Notes on Calling R from Python

Written on July 28, 2017
[ r  python  wwe  ]

Collection of notes on how to call R from Python, with a focus on how to use R’s {dplyr} package in Python for munging around.

Piping

Python is great, but for quick data manipulation and database querying, I long for {dplyr} from R.

rpy2

pip install rpy2

http://rpy2.readthedocs.io/en/version_2.8.x/introduction.html#getting-started

from rpy2 import robjects as r
from rpy2.robjects.packages import importr
# r has many r objects, but to be sure you can import default packages
base = importr('base')
stats = importr('stats')
graphics = importr('graphics')

### From Documentation
# Create a Numerical Matrix
#   -- size 100x10 filled with NAs
from rpy2.robjects import NA_Real
from rpy2.rlike.container import TaggedList
m = base.matrix(NA_Real, nrow=100, ncol=10)
# fill the matrix
for row_i in xrange(1, 100+1):
    for col_i in xrange(1, 10+1):
        m.rx[TaggedList((row_i, ), (col_i, ))] = row_i + col_i * 100

Most importantly, this seems like one of the most direct ways to use dplyr in python…

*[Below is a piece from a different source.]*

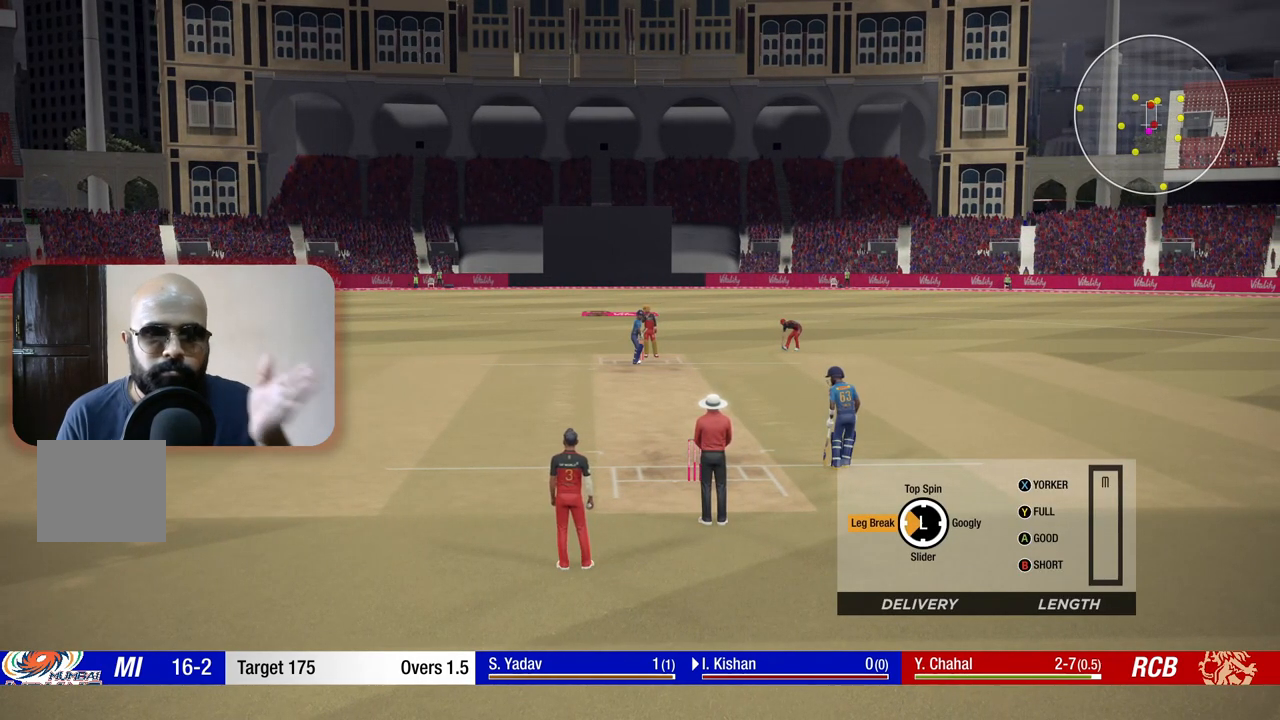
{"buttons": [], "left_stick": "left", "right_stick": "center", "events": []}
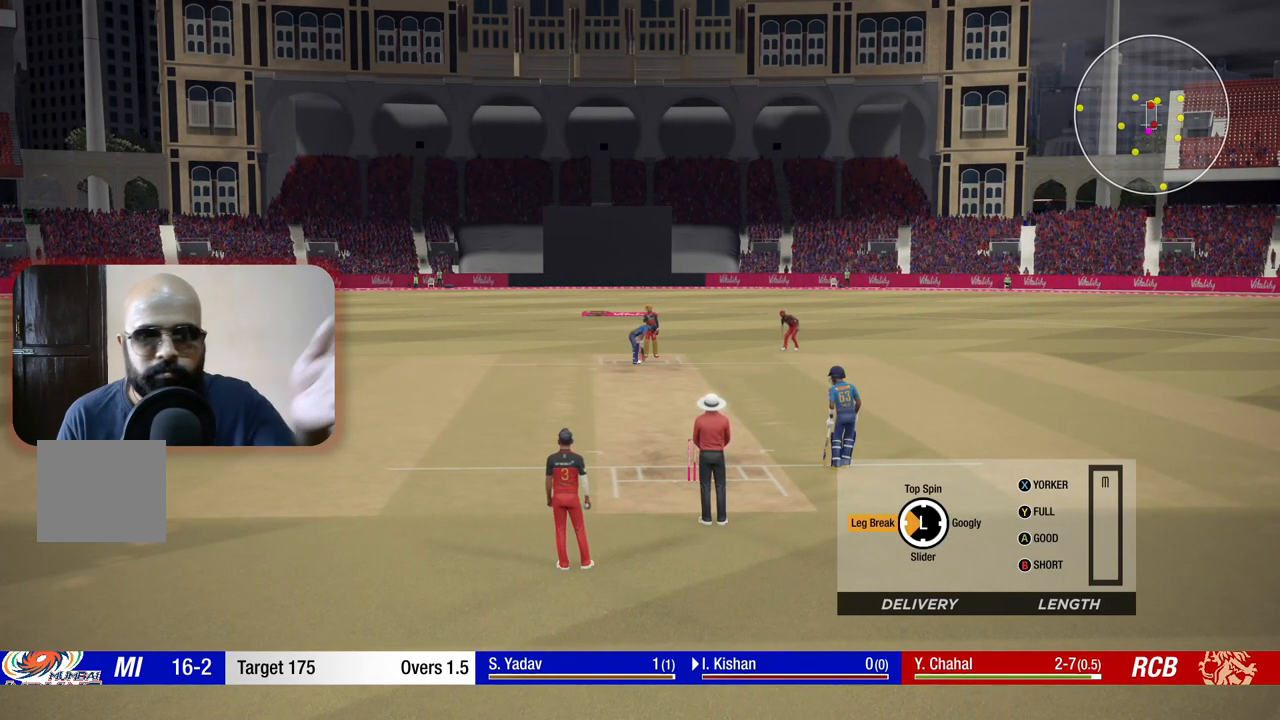
{"buttons": [], "left_stick": "left", "right_stick": "center", "events": []}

  • http://rpy2.readthedocs.io/en/version_2.8.x/lib_dplyr.html

From the documentation:

from rpy2.robjects.packages import importr, data
datasets = importr('datasets')
mtcars_env = data(datasets).fetch('mtcars')
mtcars = mtcars_env['mtcars']

# D3-style piping ("chaining")
from rpy2.robjects.lib.dplyr import DataFrame
dataf = (DataFrame(mtcars).
         filter('gear>3').
         mutate(powertoweight='hp*36/wt').
         group_by('gear').
         summarize(mean_ptw='mean(powertoweight)'))
         
# Or magrittr/dplyr-style piping
from rpy2.robjects.lib.dplyr import (filter,
                                     mutate,
                                     group_by,
                                     summarize)
dataf = (DataFrame(mtcars) >>
         filter('gear>3') >>
         mutate(powertoweight='hp*36/wt') >>
         group_by('gear') >>
         summarize(mean_ptw='mean(powertoweight)'))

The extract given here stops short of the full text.